Topeka Anti-abortion advocates Thursday urged passage of bills prohibiting abortions based on the sex of the unborn child, and banning lawsuits based on a claim of "wrongful birth."
Senate Bill 142 would prevent parents of a child born with birth defects from suing their doctor under a claim that negligent treatment or advice deprived them of the chance to terminate the pregnancy.
"We consider this bill civil rights for the unborn," Kathy Ostrowski, legislative director of Kansans for Life, told the House Corrections and Juvenile Justice Committee.
But abortion rights advocates said the proposal could allow a doctor to not tell a woman that her fetus has a severe defect because of the doctor's concerns over a potential abortion.
Several members of the committee said they had concerns about this too.
After a brief debate, Rep. Blaine Finch, R-Ottawa, said, "We are not completely certain as a committee the effect of the language in this bill."
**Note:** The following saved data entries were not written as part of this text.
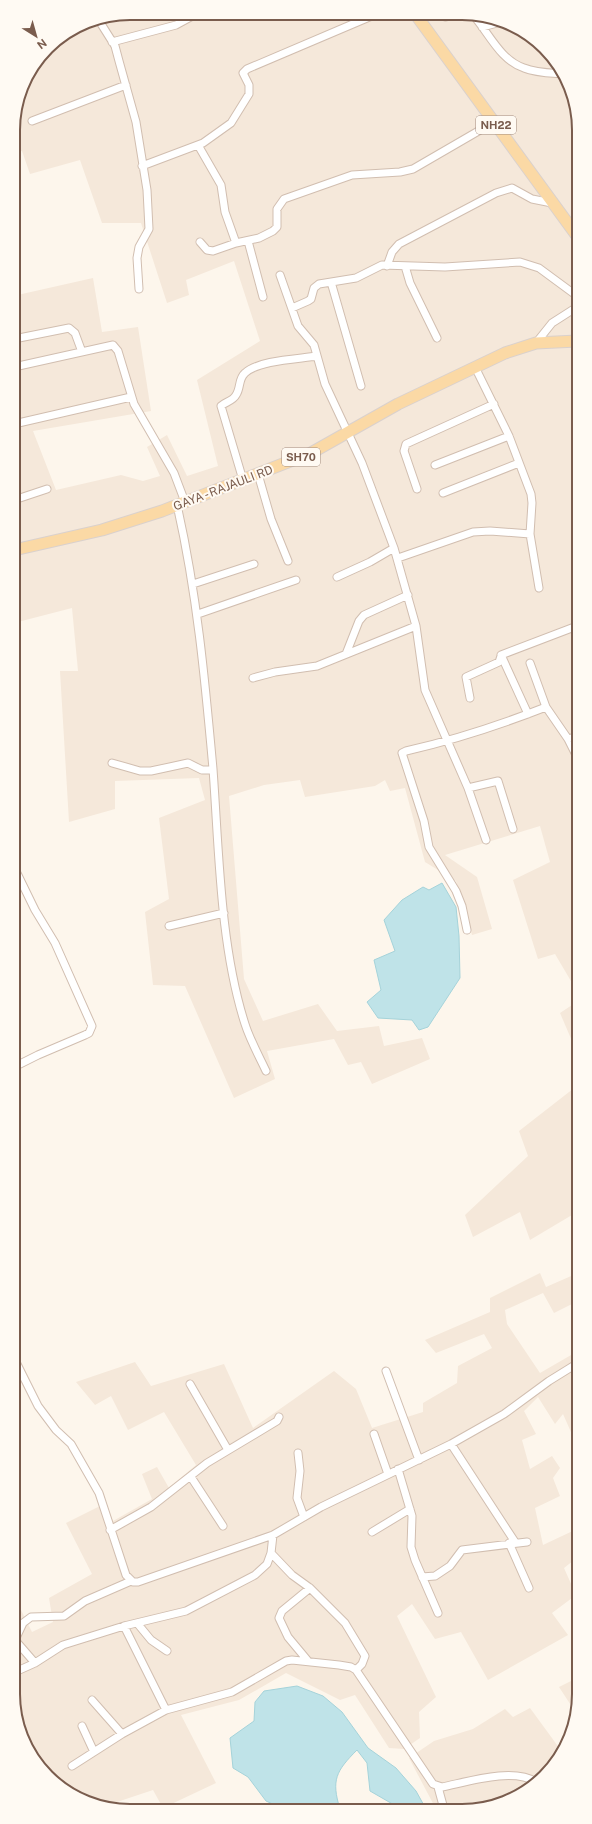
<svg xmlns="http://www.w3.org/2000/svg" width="592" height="1824" font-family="'Public Sans',sans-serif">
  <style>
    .residential { fill: #f5e8da }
    .water { fill: #bfe3e8; stroke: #a5d3da }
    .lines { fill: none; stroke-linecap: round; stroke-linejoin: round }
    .street-casing { stroke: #d1beb0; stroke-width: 9 }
    .primary-casing { stroke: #dad1cd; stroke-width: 13 }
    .street { stroke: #fff; stroke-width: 7 }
    .primary { stroke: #fbd9a5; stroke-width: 11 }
    .labels { text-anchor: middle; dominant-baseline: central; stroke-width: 4; stroke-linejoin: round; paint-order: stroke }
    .shield { fill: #fffaf3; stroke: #a28b7f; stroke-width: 1 }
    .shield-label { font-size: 11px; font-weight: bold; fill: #7a5c4d }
    .street-label { font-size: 12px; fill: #7a5c4d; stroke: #fffaf3 }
    .rim { fill: none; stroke: #7a5c4d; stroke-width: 2 }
  </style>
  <rect width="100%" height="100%" fill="#fdf6ec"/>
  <path class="residential" d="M130,13L485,15L520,29L545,48L567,78L577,108L578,993L555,954L538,959L513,880L550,862L540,826L445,855L477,877L492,929L472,935L456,881L425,862L405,788L390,791L385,780L375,786L305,797L300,780L264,785L229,796L244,979L263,1021L318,1004L337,1031L379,1026L384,1046L422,1038L430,1059L372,1084L361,1062L348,1065L334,1039L267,1051L275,1079L234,1098L185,986L153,985L145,912L169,899L159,818L205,800L199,778L115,781V809L69,822L60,671H78L72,608L14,623L13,296L93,278L102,332L138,327L151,411L33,431L56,490L121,475L143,481L160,476L147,447L167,435L187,476L218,466L197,380L260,341L234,261L186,280L189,295L167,303L141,223H102L80,160L30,174L22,151L13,154V122L25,78L53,42L86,22Z
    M578,1001V1055L560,1013Z
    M578,1085V1214L577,1212L530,1240L520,1212L473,1237L465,1215L528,1156L519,1131Z
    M540,1273L546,1287L578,1273V1301L554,1313L543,1293L505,1310L507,1324L540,1373L578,1351V1448L563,1414L555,1424L538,1397L524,1411L536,1434L522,1440L530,1469L552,1456L560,1468L553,1478L560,1496L535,1508L543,1545L579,1528V1556L564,1568L576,1595L552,1613L568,1635L488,1680L461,1632L435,1639L412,1604L397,1616L436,1697L419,1712L420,1738L404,1749L389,1748L355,1695L340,1700L286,1673L239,1700L181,1715L216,1783L163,1808L153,1790L102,1807L91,1803L37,1762L29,1752L15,1716V1598L32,1632L53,1622L49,1598L92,1574L66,1523L106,1503L113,1521L152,1499L142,1474L157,1467L169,1488L196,1465L164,1412L128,1430L111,1396L95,1405L76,1382L135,1362L151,1386L224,1364L253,1428L334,1371L356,1389L372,1428L423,1412V1403L457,1383L458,1366L492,1348L484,1334L436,1353L425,1340L490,1312V1298Z
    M579,1677V1701L576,1713L559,1687Z
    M530,1708L560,1749L567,1744L550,1771L520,1795L484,1809H436L409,1758L434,1741L473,1729L505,1709L513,1717Z"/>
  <path class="water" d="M442,883L456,907L459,936L460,978L428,1027L419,1030L412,1020L378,1018L367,1002L381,990L374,960L395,951L384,920L402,900L423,887L429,890Z
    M297,1686L323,1696L342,1712L368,1748L396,1768L416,1791L426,1809H398L396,1806L370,1791L367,1763L357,1750C336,1771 331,1780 340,1809H284L266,1801L248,1777L233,1768L230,1738L254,1721L255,1702L264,1691Z"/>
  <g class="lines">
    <g class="street-casing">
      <path id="street" d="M246,14L253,16L261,14
        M441,15L445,17L454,15
        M473,15C489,33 500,60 524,68C536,73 551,73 564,74
        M98,19L115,46L119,61L136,122L147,190L149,229L139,247L137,258L139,289
        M482,27L501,22
        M112,42L176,25L198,13
        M32,121L126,85
        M198,145L221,185L225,212L236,243
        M142,166L203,143L231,123L249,94V85L243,73L247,69L374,15
        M248,241L263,297
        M200,242L207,250L213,251L236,243L259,238L273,231L277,227V209L284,199L352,175L400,172L413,169L494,122
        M387,266L392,252L399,244L496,193L512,188L532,199L552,203
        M405,266L410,283L437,338
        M280,275L298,326L314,345L325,384L362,463L394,548L416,626L425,690L468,788L486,840
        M331,282L361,386
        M292,308L308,301L311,299L314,288L319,284L356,278L382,265L445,267L520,262L539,268L577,296
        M14,339L69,328L75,333L82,352
        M536,343L552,323L577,307
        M14,367L113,345L118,351L134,404L174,473L185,502
        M475,367L509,436L531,494L532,503L530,534L539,588
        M577,419V423
        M14,424L131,397
        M435,465L509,436
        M258,474L271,519L288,561
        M243,480L221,406C225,402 233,401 236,395C241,388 238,379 245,373C259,360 299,359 317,356
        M417,489L404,451L406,444L494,404
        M443,493L519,463
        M14,500L47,489
        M177,505C197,593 205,680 213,769C219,851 220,946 245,1024C250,1040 259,1056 266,1071
        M398,558L473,532L490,531L530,534
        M337,577L370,562L394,548
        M193,584L254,564
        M198,614L296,580
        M346,654L359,621L364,615L408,595
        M530,663L546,707L568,739L578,759
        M253,678L275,672L317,666L416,626
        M470,698L466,677L499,662L501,656
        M528,714L501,655L577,626
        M568,739L578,736
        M112,763L140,771H151L188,763L202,770H213
        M468,788L498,781L513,829
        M14,867L35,910L55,943L92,1026L89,1033L85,1035L38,1055L14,1067
        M169,926L224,913
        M467,930L462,906L456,891L429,847L424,821L402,753L406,751C454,740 500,725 546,707
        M15,1360L38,1406L56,1430L71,1444L99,1493L126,1575L133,1582H138L273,1535L321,1507L451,1444L504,1414L549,1381L578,1363
        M386,1371L419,1460
        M190,1384L228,1450
        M374,1434L388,1474
        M451,1444L515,1542
        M298,1453L300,1471L297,1498L304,1517
        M398,1469L412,1516L411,1547L415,1560L438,1613
        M191,1477L223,1526
        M110,1530L151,1507L207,1463L277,1421L279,1417
        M372,1532L410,1509
        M509,1543L529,1588
        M271,1553L292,1575L310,1588L345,1623L365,1656L362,1664L356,1670
        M422,1577L435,1576L450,1566L462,1550L527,1542
        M137,1623L151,1640L167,1651
        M124,1626L166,1710
        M15,1640L23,1623L31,1617L64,1616L85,1601L131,1581
        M15,1640L35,1663
        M308,1661L288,1637L279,1618L282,1611L310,1588
        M15,1672L35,1663L63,1645L124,1626L186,1611L255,1575L267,1564L271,1553L273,1535
        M92,1700L122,1734
        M82,1726L94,1752
        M72,1766L122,1734L166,1710L232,1692L286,1661L292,1660L339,1665L351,1667L356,1670L433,1784L442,1787C467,1782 513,1767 536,1782
        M438,1787L444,1809"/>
    </g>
    <g class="primary-casing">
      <path id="primary" d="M416,15L577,236
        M14,550L102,530L162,511L311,453L398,404L505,353L536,343L577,341"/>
    </g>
    <use href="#street" class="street"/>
    <use href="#primary" class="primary"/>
  </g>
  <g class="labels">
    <g class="shield">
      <rect x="476" y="116" width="40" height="18" rx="3"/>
      <rect x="282" y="448" width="38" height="18" rx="3"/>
    </g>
    <g class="shield-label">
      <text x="496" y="125">NH22</text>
      <text x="301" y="457">SH70</text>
    </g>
    <g class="street-label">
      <text transform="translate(223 488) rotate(-21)">GAYA - RAJAULI RD</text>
    </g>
  </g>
  <path d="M0 0H592V1824H0ZM130 20H462A110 110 0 0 1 572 130V1694A110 110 0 0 1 462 1804H130A110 110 0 0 1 20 1694V130A110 110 0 0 1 130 20Z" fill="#fffaf3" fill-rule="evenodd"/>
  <path class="rim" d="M130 20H462A110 110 0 0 1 572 130V1694A110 110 0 0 1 462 1804H130A110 110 0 0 1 20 1694V130A110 110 0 0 1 130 20Z"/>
  <g transform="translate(36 36) rotate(143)" stroke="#fffaf3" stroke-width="3" paint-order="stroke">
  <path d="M0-3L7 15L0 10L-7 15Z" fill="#7a5c4d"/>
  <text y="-6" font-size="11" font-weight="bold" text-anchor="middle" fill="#7a5c4d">N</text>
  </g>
</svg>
But supporters of the measure said if a doctor were to intentionally lie to a patient, a lawsuit could be filed based on medical malpractice.
Despite the misgivings by several members, the committee on a voice vote recommended that the full House approve the bill.
Earlier Thursday, another committee heard conflicting testimony over a measure that would prohibit abortions based on the sex of the unborn child.
"The time to end violent discrimination based on gender is long overdue," Jeanne Gawdun, senior lobbyist for Kansans for Life, told the House Federal and State Affairs Committee.
Gawdun said abortion based on gender is almost always targeted against females and occurs in several countries, such as China and India, and among certain cultures in the United States.
She cited research by Steven Mosher, president of the Population Research Institute, who testified earlier this session that high boy-birth rates in Asian-American communities in the United States prove gender selection abortion is occurring.
Rep. Annie Tietze, D-Topeka, asked Gawdun how many sex selection abortions have occurred in Kansas.
"We don't have statistics specifically from Kansas," Gawdun said.
The ACLU of Kansas and Western Missouri filed testimony against the bill, saying it would interfere with a woman's private medical decisions.
"Rather than passing laws that target particular populations and insert politics into personal, private medical decisions, the Legislature should devote time and resources to passing laws that would improve the lives of women, their families, and their communities," said Holly Weatherford, program director of the ACLU of Kansas and Western Missouri.
Senate Bill 141, which was approved in the Senate 37-2, says that anyone who performs an abortion with knowledge that the woman wanted to end her pregnancy because of the sex of the unborn child would be charged with a misdemeanor upon a first conviction and felony upon a subsequent conviction.
In addition, the woman, her husband, or the parents or guardian of a woman under 18, could file a civil lawsuit against the abortion provider.
Michael Shuttloffel, executive director of the Kansas Catholic Conference, told legislators that if they oppose the bill they must think it's OK to end a life "just because she is a girl."
But several members of the committee said that while they opposed abortion because of the gender of the unborn, it would be difficult to prove an abortion was done based on sex selection.